Git commit SHA f9395e1b8a7467f4777e64f08dfd38eb0f8898af implements a revised and robust way of eating into pairwise sections; along with some major rework of MatchCalculationState and SectionsSeenAcrossSides - these have now merged into a simplified MatchesAndTheirSections, which holds the matches and their sections.

Multiple ambiguous matches may reference the same section on a given side; this is robust against ambiguous pairwise matches where one pairwise match is eaten into by an all-side match but the other isn't - the implementation will generate an overlap between the full section for the pairwise match that isn't eaten into and the smaller sections for the one that is.

The bug described in the previous comment has also been fixed, and CodeMotionAnalysisTest.matchingSectionsAreFound is back to passing with just a few rejected test cases with overlapping match section. Great.

What remains is a couple of failures in MainTest and CodeMotionAnalysisExtensionTest that seem to be down to overlapping sections. These need reviewing - if they are legitimate responses due to ambiguous matches, then either:

  1. the tests should be tweaked so as not to provoke them, if this is because of trivial overlaps from di- and tr-graphs or
  2. overlapping matches should not be permitted at small window sizes, especially if these are below the sure-fire match size.

There is also a long running trial in CodeMotionAnalysisTest.matchingSectionsAreFound - case 56 takes 4 minutes 33 seconds or so to come up with a rejected trial due what looks like a failed suppression of a digraph section...

sageserpent-open commented 8 months ago

All of the tree trial rejections seen in CodeMotionAnalysisTest.matchingSectionsAreFound are due to subsumed sections slipping through the net and being picked up as overlaps.

So are the failures in the other tests.
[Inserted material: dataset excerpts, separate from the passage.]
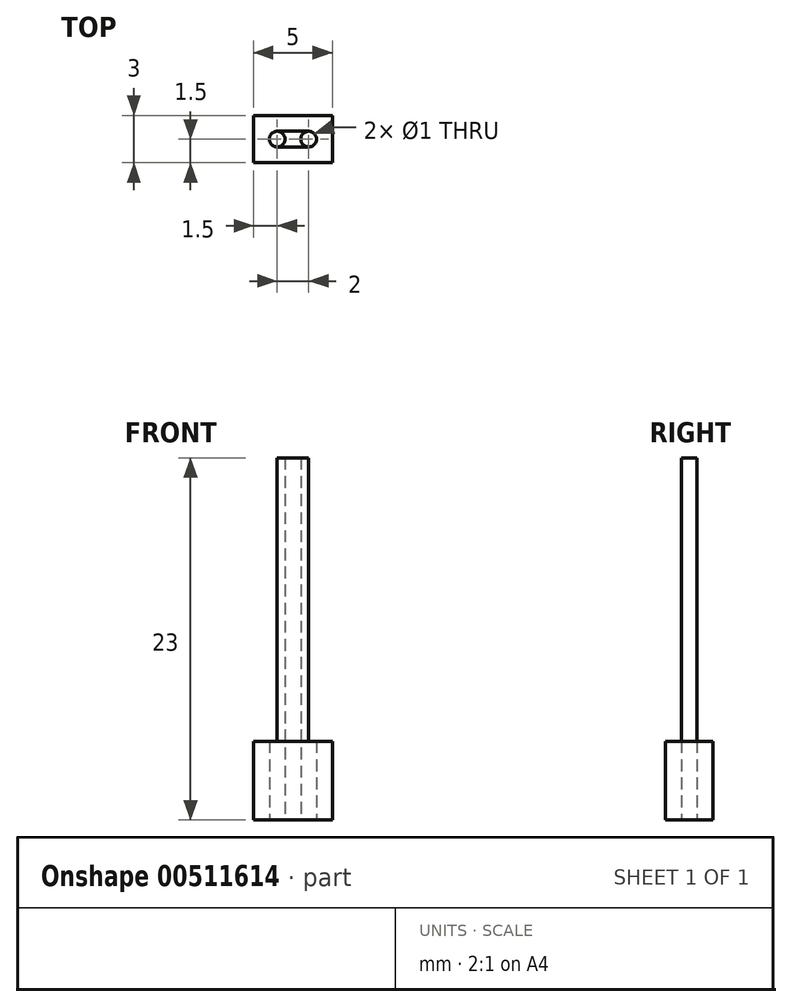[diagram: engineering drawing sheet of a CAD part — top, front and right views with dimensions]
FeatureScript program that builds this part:
annotation { "Feature Type Name" : "Feature", "Feature Type Description" : "" }
export const myFeature = defineFeature(function(context is Context, id is Id, definition is map)
    precondition{}
    {
        {
            var Q0;
            Q0=qCreatedBy(makeId("Top.planeOp"),FACE);
            var sketch = newSketch(context, id + "F0", { "sketchPlane" : qUnion([Q0])});
            skLineSegment(sketch, "E0.bottom", {"start": v(2.5, 1.5) * mm, "end": v(-2.5, 1.5) * mm});
            skLineSegment(sketch, "E0.top", {"start": v(2.5, -1.5) * mm, "end": v(-2.5, -1.5) * mm});
            skLineSegment(sketch, "E0.left", {"start": v(2.5, 1.5) * mm, "end": v(2.5, -1.5) * mm});
            skLineSegment(sketch, "E0.right", {"start": v(-2.5, 1.5) * mm, "end": v(-2.5, -1.5) * mm});
            skPoint(sketch, "E0.middle", {"position": v(0, 0) * mm});
            skLineSegment(sketch, "E1", {"start": v(0, 0) * mm, "end": v(1, 0) * mm});
            skCircle(sketch, "E2", {"center": v(1, 0) * mm, "radius": 0.5 * mm});
            skCircle(sketch, "E3.MirrorC", {"center": v(-1, 0) * mm, "radius": 0.5 * mm});
            skLineSegment(sketch, "E4", {"start": v(1, 0) * mm, "end": v(1, 0.5) * mm});
            skLineSegment(sketch, "E5", {"start": v(-1, 0) * mm, "end": v(-1, 0.5) * mm});
            skLineSegment(sketch, "E6", {"start": v(-1, 0.5) * mm, "end": v(1, 0.5) * mm});
            skLineSegment(sketch, "E7", {"start": v(-1, 0) * mm, "end": v(-1, -0.5) * mm});
            skLineSegment(sketch, "E8", {"start": v(-1, -0.5) * mm, "end": v(1, -0.5) * mm});
            skLineSegment(sketch, "E9", {"start": v(1, -0.5) * mm, "end": v(1, 0) * mm});
            skSolve(sketch);
        }
        {
            var Q0;
            Q0=qSketchRegion(id+"F0",true);
            extrude(context, id + "F1", {"entities" : qUnion([Q0]), "depth" : 5 * mm, "offsetDistance" : 25 * mm});
        }
        {
            var Q0;
            {var subQ0=sQuery(id+"F0.wireOp",EDGE,"E6");Q0=makeQuery(id+"F0.imprint","IMPRINT",FACE,{"disambiguationData":[TD([[makeQuery(id+"F0.imprint","IMPRINT",EDGE,{"derivedFrom":subQ0}),-1.0]])]});}
            extrude(context, id + "F2", {"entities" : qUnion([Q0]), "operationType" : NewBodyOperationType.ADD, "depth" : 23 * mm, "offsetDistance" : 25 * mm});
        }
    });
So it's close to being in the bag...

sageserpent-open commented 8 months ago

Tests are passing in Git SHA 34ba3bc0884c2eb8bb23416c3e9e20d5047a74f9!

CodeMotionAnalysisExtensionTest is showing some odd-looking merge results at very low match size thresholds.

This might be due to eed679232a983ff491ac01e72a3fa9a41b6ffd44, which banned monograph matches...

sageserpent-open commented 8 months ago

Spoke too soon - the very last trial in CodeMotionAnalysisTest.matchingSectionsAreFound - the long running one - fails. Grrr.

sageserpent-open commented 8 months ago

Also tried reinstating monograph matches - this neither fixed the failing long running trial , nor did it make the odd merges nicer.

sageserpent-open commented 8 months ago

Finally, on this most auspicuous of days, we have Git commit SHA 4c8390f77cc73e0ce0b5959d0913b597cc1fd8f7.

Behold, all the tests pass!

sageserpent-open commented 8 months ago

Some subsequent housekeeping work done as of Git commit SHA 7505c922bb3d00de9c2913346b57c21af1c42966.

Now to revisit the original example....

sageserpent-open commented 8 months ago

Merging with match-threshold=0.005 yields this as a final diff:

Screenshot 2024-02-01 at 12 10 07

The merge triptych again:

Screenshot 2024-02-01 at 12 13 23

This time the test is renamed on the left and the identifier is renamed on the right.

sageserpent-open commented 8 months ago

Let's try again with the branches other way around, the same way as for the original example...

The diff:

Screenshot 2024-02-01 at 12 26 24

The merge triptych:

Screenshot 2024-02-01 at 12 28 43

sageserpent-open commented 8 months ago

So it looks good. Now, using something like --match-threshold=0.01 yields varying merges that are both poor, but don't feature orphaned test. However, it looks like the problem for this ticket is resolved. Those poor merges can be dealt with in their own ticket...

sageserpent-open commented 8 months ago

This went out in release 0.1.10, Git commit SHA 64fd5448f2f9e6d36953c86345d069d62d1d3a2f.